Le silence se fit bientôt dans la salle. Un élève avait mis son doigt devant sa bouche en montrant la porte. Tous se turent pour tenter de percevoir ce qui se passait dans le couloir, mais ce fut inutile, car ils parlaient tellement fort qu'il n'y avait pas besoin de tendre l'oreille.
– Ne soyez pas ridicule, persifla la femme. Cela fait des mois qu'ils attendent, avez-vous vraiment l'intention d'user de leur patience plus longtemps ?
– Je me moque de ce que...
– La famille s'impatiente, très cher, tout le monde s'impatiente, et que découvrons-nous ? Vous, batifolant magistralement avec une petite écervelée.
Lilian serra les dents, tentant d'ignorer les regards que la réflexion attira sur elle.
– ... Oh, certes, elle est jeune et ne manque pas de charme, mais auriez-vous oublié que...
– Taisez-vous ! Taisez-vous ou je...
– Ou vous quoi ?
Il se tut, elle ricana :
– Des menaces, mein Herr ? Qu'allez-vous faire, pauvre de moi ? Me frapper ? Je doute qu'ils apprécient le geste, même si ce ne sera guère la première fois.
Le choc s'abattit sur la classe toute entière, mêlé de stupeur et d'incrédulité. « Ce ne sera guère la première fois » ?
– Il la frappait ?
Les élèves allaient de surprise en surprise. Lilian restait immobile sur sa chaise, pétrifiée.
– Mais c'est quoi, ce cirque ?
Tous les regards se tournèrent à nouveau vers la porte, avides de connaître la suite. Et tous entendirent la même chose. Un drôle de claquement, puis un bruit mat contre le mur, mêlé à un petit cri étouffé.
– Allez-vous-en, gronda Mr Smith.
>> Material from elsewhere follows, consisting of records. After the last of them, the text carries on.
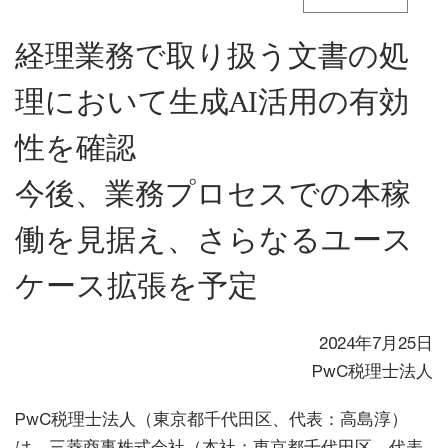
経理業務で取り扱う文書の処
理において生成AI活用の有効
性を確認
今後、業務プロセスでの本稼
働を見据え、さらなるユース
ケース拡張を予定
2024年7月25日
PwC税理士法人
PwC税理士法人（東京都千代田区、代表：高島淳）
は、三菱商事株式会社（本社：東京都千代田区、代表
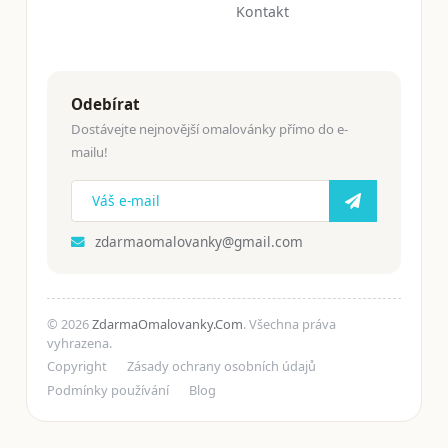
Kontakt
Odebírat
Dostávejte nejnovější omalovánky přímo do e-
mailu!
zdarmaomalovanky@gmail.com
© 2026
ZdarmaOmalovanky.Com
. Všechna práva
vyhrazena.
Copyright
Zásady ochrany osobních údajů
Podmínky používání
Blog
Et si jamais je vous revoie, je peux vous promettre que vous vous languirez de la dernière fois que vous avez eu affaire à moi !
La porte se rouvrit, et il entra sans façon dans la classe, comme si de rien n'était. La femme s'était tue.
Mr Smith alla à son bureau au milieu d'un silence anéanti.
– Bien, reprit-il. Excusez-moi pour cette interruption. Je parlais donc de l'arbre pondéré...
Levant les yeux, il vit ses élèves immobiles à leurs places, foudroyés par la consternation. Lilian, blême, le regardait sans pouvoir articuler un mot, le cœur étreint par une peur irrépressible.
– Des questions ? demanda-t-il calmement.
Sa tranquillité enfonça davantage le pieu glacé que les élèves avaient dans la poitrine. Aucun ne réagit.
Quelques-uns tendirent l'oreille, mais la femme dans le couloir restait muette. Peut-être était-elle partie.
Mr Smith sembla se résigner devant le silence de la classe. Il prit alors une décision et rassembla ses documents.
– Vous pouvez vous en aller, fit-il, le cours est terminé.
Mais personne ne bougea, sous le choc. Il haussa les épaules.
– À votre aise.
Il rangea ses affaires dans son cartable et, ramassant sa veste, quitta la salle, laissant ses élèves seuls avec leur stupeur.
Il passa devant Lilian sans lui accorder un regard et s'en alla.